╔══

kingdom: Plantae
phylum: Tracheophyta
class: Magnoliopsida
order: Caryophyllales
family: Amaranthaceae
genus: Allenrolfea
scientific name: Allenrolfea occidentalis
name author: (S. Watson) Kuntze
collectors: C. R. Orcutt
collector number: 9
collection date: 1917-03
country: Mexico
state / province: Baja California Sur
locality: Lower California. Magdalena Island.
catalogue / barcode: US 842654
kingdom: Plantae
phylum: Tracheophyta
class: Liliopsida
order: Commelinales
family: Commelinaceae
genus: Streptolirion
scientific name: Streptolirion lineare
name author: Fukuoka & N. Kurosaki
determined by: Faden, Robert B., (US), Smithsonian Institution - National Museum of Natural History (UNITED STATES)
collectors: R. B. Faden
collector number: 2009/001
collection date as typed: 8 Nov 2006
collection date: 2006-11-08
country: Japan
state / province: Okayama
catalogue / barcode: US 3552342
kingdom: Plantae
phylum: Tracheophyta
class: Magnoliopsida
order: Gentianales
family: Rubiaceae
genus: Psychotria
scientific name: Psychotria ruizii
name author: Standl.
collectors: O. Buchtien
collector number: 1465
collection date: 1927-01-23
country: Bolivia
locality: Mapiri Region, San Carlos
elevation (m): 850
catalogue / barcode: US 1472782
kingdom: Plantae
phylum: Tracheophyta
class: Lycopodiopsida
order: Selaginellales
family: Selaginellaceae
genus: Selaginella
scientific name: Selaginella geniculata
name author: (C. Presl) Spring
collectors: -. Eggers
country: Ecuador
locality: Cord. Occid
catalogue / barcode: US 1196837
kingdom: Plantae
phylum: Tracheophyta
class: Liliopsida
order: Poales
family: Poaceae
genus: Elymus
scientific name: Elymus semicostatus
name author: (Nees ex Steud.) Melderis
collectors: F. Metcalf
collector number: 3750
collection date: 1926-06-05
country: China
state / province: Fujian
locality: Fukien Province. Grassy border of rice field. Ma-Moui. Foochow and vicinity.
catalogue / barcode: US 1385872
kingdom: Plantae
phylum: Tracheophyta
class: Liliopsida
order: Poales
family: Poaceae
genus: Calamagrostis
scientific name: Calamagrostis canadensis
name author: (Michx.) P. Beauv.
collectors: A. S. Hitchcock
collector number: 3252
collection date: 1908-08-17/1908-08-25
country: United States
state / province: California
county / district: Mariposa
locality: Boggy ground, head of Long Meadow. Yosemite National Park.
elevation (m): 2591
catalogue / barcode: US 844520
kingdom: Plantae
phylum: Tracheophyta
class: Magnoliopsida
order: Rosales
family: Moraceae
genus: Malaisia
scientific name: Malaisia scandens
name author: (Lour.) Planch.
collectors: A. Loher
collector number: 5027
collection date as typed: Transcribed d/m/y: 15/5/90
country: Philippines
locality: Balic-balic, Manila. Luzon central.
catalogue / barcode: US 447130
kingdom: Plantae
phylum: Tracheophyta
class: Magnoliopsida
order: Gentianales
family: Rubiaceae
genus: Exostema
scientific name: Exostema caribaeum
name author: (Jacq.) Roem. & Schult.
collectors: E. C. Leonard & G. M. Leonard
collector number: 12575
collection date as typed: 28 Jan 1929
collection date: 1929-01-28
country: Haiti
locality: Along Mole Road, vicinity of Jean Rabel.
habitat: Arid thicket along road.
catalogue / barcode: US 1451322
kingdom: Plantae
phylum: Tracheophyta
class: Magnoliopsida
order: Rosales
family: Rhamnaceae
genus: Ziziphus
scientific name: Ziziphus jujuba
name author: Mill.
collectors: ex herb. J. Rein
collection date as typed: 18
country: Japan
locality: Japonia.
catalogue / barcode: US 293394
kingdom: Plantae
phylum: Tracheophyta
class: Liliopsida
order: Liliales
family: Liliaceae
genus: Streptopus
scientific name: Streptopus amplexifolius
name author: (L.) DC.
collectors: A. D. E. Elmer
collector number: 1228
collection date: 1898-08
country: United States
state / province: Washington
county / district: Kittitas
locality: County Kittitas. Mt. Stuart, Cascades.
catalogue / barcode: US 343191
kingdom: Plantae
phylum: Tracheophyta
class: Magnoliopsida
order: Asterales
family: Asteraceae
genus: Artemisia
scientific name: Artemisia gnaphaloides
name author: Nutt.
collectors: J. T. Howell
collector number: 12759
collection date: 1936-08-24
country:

╚══

Work required:
Rewrite all of the records above with every occurrence of "catalogue / barcode" replaced by "specimen number", and leave every other part unchanged.

Finished answer:
kingdom: Plantae
phylum: Tracheophyta
class: Magnoliopsida
order: Caryophyllales
family: Amaranthaceae
genus: Allenrolfea
scientific name: Allenrolfea occidentalis
name author: (S. Watson) Kuntze
collectors: C. R. Orcutt
collector number: 9
collection date: 1917-03
country: Mexico
state / province: Baja California Sur
locality: Lower California. Magdalena Island.
specimen number: US 842654
kingdom: Plantae
phylum: Tracheophyta
class: Liliopsida
order: Commelinales
family: Commelinaceae
genus: Streptolirion
scientific name: Streptolirion lineare
name author: Fukuoka & N. Kurosaki
determined by: Faden, Robert B., (US), Smithsonian Institution - National Museum of Natural History (UNITED STATES)
collectors: R. B. Faden
collector number: 2009/001
collection date as typed: 8 Nov 2006
collection date: 2006-11-08
country: Japan
state / province: Okayama
specimen number: US 3552342
kingdom: Plantae
phylum: Tracheophyta
class: Magnoliopsida
order: Gentianales
family: Rubiaceae
genus: Psychotria
scientific name: Psychotria ruizii
name author: Standl.
collectors: O. Buchtien
collector number: 1465
collection date: 1927-01-23
country: Bolivia
locality: Mapiri Region, San Carlos
elevation (m): 850
specimen number: US 1472782
kingdom: Plantae
phylum: Tracheophyta
class: Lycopodiopsida
order: Selaginellales
family: Selaginellaceae
genus: Selaginella
scientific name: Selaginella geniculata
name author: (C. Presl) Spring
collectors: -. Eggers
country: Ecuador
locality: Cord. Occid
specimen number: US 1196837
kingdom: Plantae
phylum: Tracheophyta
class: Liliopsida
order: Poales
family: Poaceae
genus: Elymus
scientific name: Elymus semicostatus
name author: (Nees ex Steud.) Melderis
collectors: F. Metcalf
collector number: 3750
collection date: 1926-06-05
country: China
state / province: Fujian
locality: Fukien Province. Grassy border of rice field. Ma-Moui. Foochow and vicinity.
specimen number: US 1385872
kingdom: Plantae
phylum: Tracheophyta
class: Liliopsida
order: Poales
family: Poaceae
genus: Calamagrostis
scientific name: Calamagrostis canadensis
name author: (Michx.) P. Beauv.
collectors: A. S. Hitchcock
collector number: 3252
collection date: 1908-08-17/1908-08-25
country: United States
state / province: California
county / district: Mariposa
locality: Boggy ground, head of Long Meadow. Yosemite National Park.
elevation (m): 2591
specimen number: US 844520
kingdom: Plantae
phylum: Tracheophyta
class: Magnoliopsida
order: Rosales
family: Moraceae
genus: Malaisia
scientific name: Malaisia scandens
name author: (Lour.) Planch.
collectors: A. Loher
collector number: 5027
collection date as typed: Transcribed d/m/y: 15/5/90
country: Philippines
locality: Balic-balic, Manila. Luzon central.
specimen number: US 447130
kingdom: Plantae
phylum: Tracheophyta
class: Magnoliopsida
order: Gentianales
family: Rubiaceae
genus: Exostema
scientific name: Exostema caribaeum
name author: (Jacq.) Roem. & Schult.
collectors: E. C. Leonard & G. M. Leonard
collector number: 12575
collection date as typed: 28 Jan 1929
collection date: 1929-01-28
country: Haiti
locality: Along Mole Road, vicinity of Jean Rabel.
habitat: Arid thicket along road.
specimen number: US 1451322
kingdom: Plantae
phylum: Tracheophyta
class: Magnoliopsida
order: Rosales
family: Rhamnaceae
genus: Ziziphus
scientific name: Ziziphus jujuba
name author: Mill.
collectors: ex herb. J. Rein
collection date as typed: 18
country: Japan
locality: Japonia.
specimen number: US 293394
kingdom: Plantae
phylum: Tracheophyta
class: Liliopsida
order: Liliales
family: Liliaceae
genus: Streptopus
scientific name: Streptopus amplexifolius
name author: (L.) DC.
collectors: A. D. E. Elmer
collector number: 1228
collection date: 1898-08
country: United States
state / province: Washington
county / district: Kittitas
locality: County Kittitas. Mt. Stuart, Cascades.
specimen number: US 343191
kingdom: Plantae
phylum: Tracheophyta
class: Magnoliopsida
order: Asterales
family: Asteraceae
genus: Artemisia
scientific name: Artemisia gnaphaloides
name author: Nutt.
collectors: J. T. Howell
collector number: 12759
collection date: 1936-08-24
country:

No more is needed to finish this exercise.